After two people suspected of ties to Cobb were elected to the city council in June 2018, mayor Ryan Schock circulated a petition to disincorporate Leith. Both of them denied having any affiliations with Cobb or with any white supremacist movements. The Grant County commission subsequently cleared the way for a referendum on July 23, 2018 on dissolving the city. However, due to concerns that the original date was earlier than Century Code (state statutes) permitted, the vote was moved to November 6, the day of the 2018 midterm elections. As of July 2024, the city of Leith was still listed on the website of Grant County.

==Geography==
Although Leith is legally termed a city, under North Dakota law, it can be described as a hamlet in geographic terms. According to the United States Census Bureau, the city has a total area of 1.24 sqmi, of which 1.23 sqmi is land and 0.01 sqmi is water. Leith is located approximately 5 mi southwest of Carson.

==Demographics==

Historical population
| Census | Pop. | Note | %± |
| 1920 | 158 |  | — |
| 1930 | 174 |  | 10.1% |
| 1940 | 166 |  | −4.6% |
| 1950 | 160 |  | −3.6% |
| 1960 | 100 |  | −37.5% |
| 1970 | 92 |  | −8.0% |
| 1980 | 59 |  | −35.9% |
| 1990 | 43 |  | −27.1% |
| 2000 | 28 |  | −34.9% |
| 2010 | 16 |  | −42.9% |
| 2020 | 28 |  | 75.0% |
| 2022 (est.) | 26 |  | −7.1% |
U.S. Decennial Census 2020 Census

===2010 census===
As of the census of 2010, there were 16 people, eight households, and five families residing in the city. The population density was 13.0 PD/sqmi. There were 18 housing units at an average density of 14.6 /sqmi. The racial makeup of the city was 93.8% White and 6.3% African American (each person makes up 6.3% of the population).

There were 8 households, of which 12.5% had children under the age of 18 living with them, 50.0% were married couples living together, 12.5% had a female householder with no husband present, and 37.5% were non-families. 37.5% of all households were made up of individuals, and 25% had someone living alone who was 65 years of age or older. The average household size was 2.00 and the average family size was 2.60.

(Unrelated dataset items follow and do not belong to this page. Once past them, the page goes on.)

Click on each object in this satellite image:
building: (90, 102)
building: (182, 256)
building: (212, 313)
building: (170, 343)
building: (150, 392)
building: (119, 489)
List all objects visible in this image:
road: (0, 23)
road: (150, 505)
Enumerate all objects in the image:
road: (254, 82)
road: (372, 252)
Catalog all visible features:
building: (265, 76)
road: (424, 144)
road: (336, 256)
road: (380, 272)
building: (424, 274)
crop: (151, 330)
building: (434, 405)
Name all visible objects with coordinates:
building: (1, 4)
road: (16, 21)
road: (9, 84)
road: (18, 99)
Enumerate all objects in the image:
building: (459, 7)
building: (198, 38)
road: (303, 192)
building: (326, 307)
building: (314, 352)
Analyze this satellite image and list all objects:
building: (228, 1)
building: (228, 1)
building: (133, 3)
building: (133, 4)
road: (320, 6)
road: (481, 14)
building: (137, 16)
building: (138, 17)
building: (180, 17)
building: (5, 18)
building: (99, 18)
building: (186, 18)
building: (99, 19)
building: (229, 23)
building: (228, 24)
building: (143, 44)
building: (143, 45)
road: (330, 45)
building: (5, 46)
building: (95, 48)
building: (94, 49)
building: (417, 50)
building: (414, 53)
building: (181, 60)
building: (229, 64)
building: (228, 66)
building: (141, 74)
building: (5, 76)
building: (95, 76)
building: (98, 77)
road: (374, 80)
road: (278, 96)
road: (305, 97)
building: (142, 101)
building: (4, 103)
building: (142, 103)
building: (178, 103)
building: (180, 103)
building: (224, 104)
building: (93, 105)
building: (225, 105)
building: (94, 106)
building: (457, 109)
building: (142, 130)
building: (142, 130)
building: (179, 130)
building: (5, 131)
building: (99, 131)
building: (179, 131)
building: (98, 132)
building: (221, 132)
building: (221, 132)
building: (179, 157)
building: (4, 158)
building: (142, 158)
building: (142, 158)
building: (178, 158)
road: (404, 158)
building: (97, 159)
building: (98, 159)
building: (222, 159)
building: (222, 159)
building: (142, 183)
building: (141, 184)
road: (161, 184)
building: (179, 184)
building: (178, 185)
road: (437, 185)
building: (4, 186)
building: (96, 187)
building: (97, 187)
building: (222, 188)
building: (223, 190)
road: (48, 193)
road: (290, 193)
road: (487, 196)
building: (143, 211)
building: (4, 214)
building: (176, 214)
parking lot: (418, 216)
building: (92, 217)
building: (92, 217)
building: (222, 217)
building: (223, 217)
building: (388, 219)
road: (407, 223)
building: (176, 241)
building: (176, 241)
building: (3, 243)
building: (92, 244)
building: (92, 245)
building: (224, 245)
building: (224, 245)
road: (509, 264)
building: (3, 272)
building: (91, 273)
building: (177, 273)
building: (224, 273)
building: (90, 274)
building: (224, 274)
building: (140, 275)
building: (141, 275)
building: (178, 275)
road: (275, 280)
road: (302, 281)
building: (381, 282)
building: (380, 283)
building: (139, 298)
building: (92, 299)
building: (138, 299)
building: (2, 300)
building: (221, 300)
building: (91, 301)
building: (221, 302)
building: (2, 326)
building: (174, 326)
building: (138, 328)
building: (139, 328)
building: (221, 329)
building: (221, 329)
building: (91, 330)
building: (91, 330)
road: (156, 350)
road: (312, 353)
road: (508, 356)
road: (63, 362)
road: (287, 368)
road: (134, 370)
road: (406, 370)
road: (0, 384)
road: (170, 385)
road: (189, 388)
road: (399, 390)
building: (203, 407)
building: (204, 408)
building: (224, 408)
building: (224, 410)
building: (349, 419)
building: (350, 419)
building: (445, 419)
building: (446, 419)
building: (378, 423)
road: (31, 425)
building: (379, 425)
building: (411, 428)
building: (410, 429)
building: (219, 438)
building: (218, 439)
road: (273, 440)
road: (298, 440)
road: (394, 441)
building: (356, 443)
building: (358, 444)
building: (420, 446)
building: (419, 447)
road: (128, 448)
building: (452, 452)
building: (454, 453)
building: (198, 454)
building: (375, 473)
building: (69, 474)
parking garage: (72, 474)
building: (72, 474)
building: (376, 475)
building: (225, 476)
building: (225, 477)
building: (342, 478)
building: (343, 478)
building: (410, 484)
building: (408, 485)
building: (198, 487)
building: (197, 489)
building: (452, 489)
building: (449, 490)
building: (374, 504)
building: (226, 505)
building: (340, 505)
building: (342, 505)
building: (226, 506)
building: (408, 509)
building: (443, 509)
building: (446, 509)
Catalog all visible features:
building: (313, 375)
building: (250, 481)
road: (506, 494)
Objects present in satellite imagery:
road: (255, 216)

The median age in the city was 55 years. 12.5% of residents were under the age of 18; 0.0% were between the ages of 18 and 24; 25% were from 25 to 44; 31.4% were from 45 to 64; and 31.3% were 65 years of age or older. The gender makeup of the city was 50.0% male and 50.0% female.

===2000 census===
As of the census of 2000, there were 28 people, 14 households, and 7 families residing in the city. The population density was 22.7 people per square mile (8.8/km^{2}). There were 21 housing units at an average density of 17.0 per square mile (6.6/km^{2}). The racial makeup of the city was 100.00% White.

There were 14 households, out of which none had children under the age of 18 living with them, 50.0% were married couples living together, 7.1% had a female householder with no husband present, and 42.9% were non-families. 42.9% of all households were made up of individuals, and 21.4% had someone living alone who was 65 years of age or older. The average household size was 2.00 and the average family size was 2.75.

In the city, the population was spread out, with 10.7% under the age of 18, 3.6% from 18 to 24, 35.7% from 25 to 44, 21.4% from 45 to 64, and 28.6% who were 65 years of age or older. The median age was 43 years. For every 100 females, there were 86.7 males. For every 100 females age 18 and over, there were 92.3 males.

The median income for a household in the city was $12,031, and the median income for a family was $21,250. Males had a median income of $16,250 versus $13,750 for females. The per capita income for the city was $8,171. There were 55.6% of families and 51.2% of the population living below the poverty line, including 100.0% of under eighteens and 20.0% of those over 64.